WHAT TO PRODUCE:
Search the records for the string "Figure" and copy every line where it turns up.

PROVIDED DATA:

Segment Open

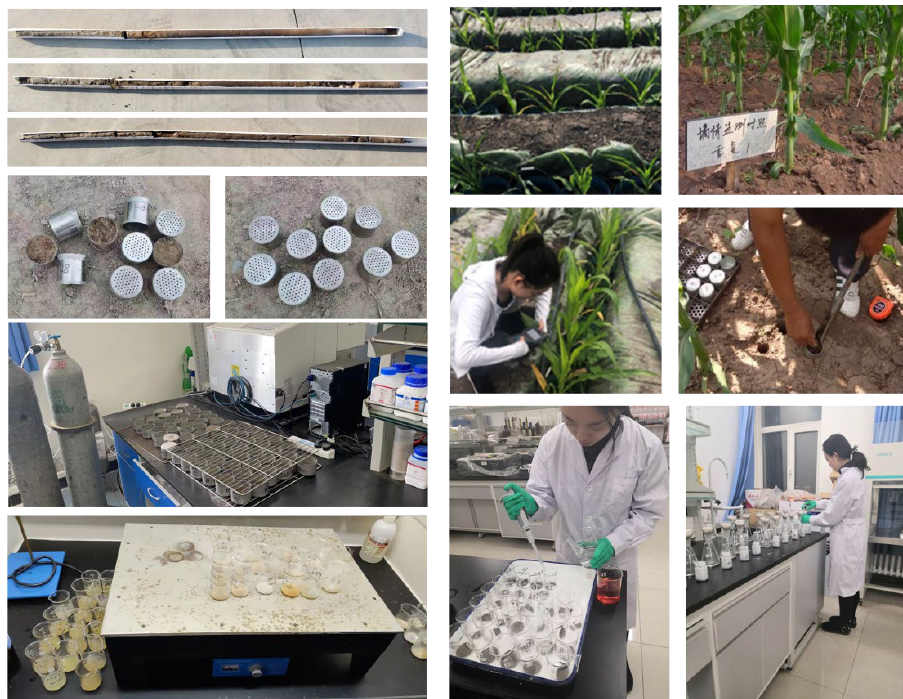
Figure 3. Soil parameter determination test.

Segment Closed
Segment Open

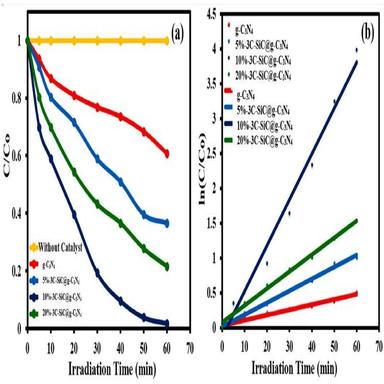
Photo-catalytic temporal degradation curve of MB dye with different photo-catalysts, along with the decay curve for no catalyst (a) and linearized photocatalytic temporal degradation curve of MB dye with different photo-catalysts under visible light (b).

Segment Closed
Segment Open

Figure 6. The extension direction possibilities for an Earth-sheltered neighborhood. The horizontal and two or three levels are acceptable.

Segment Closed

SOLUTION:
Figure 3. Soil parameter determination test.
Figure 6. The extension direction possibilities for an Earth-sheltered neighborhood. The horizontal and two or three levels are acceptable.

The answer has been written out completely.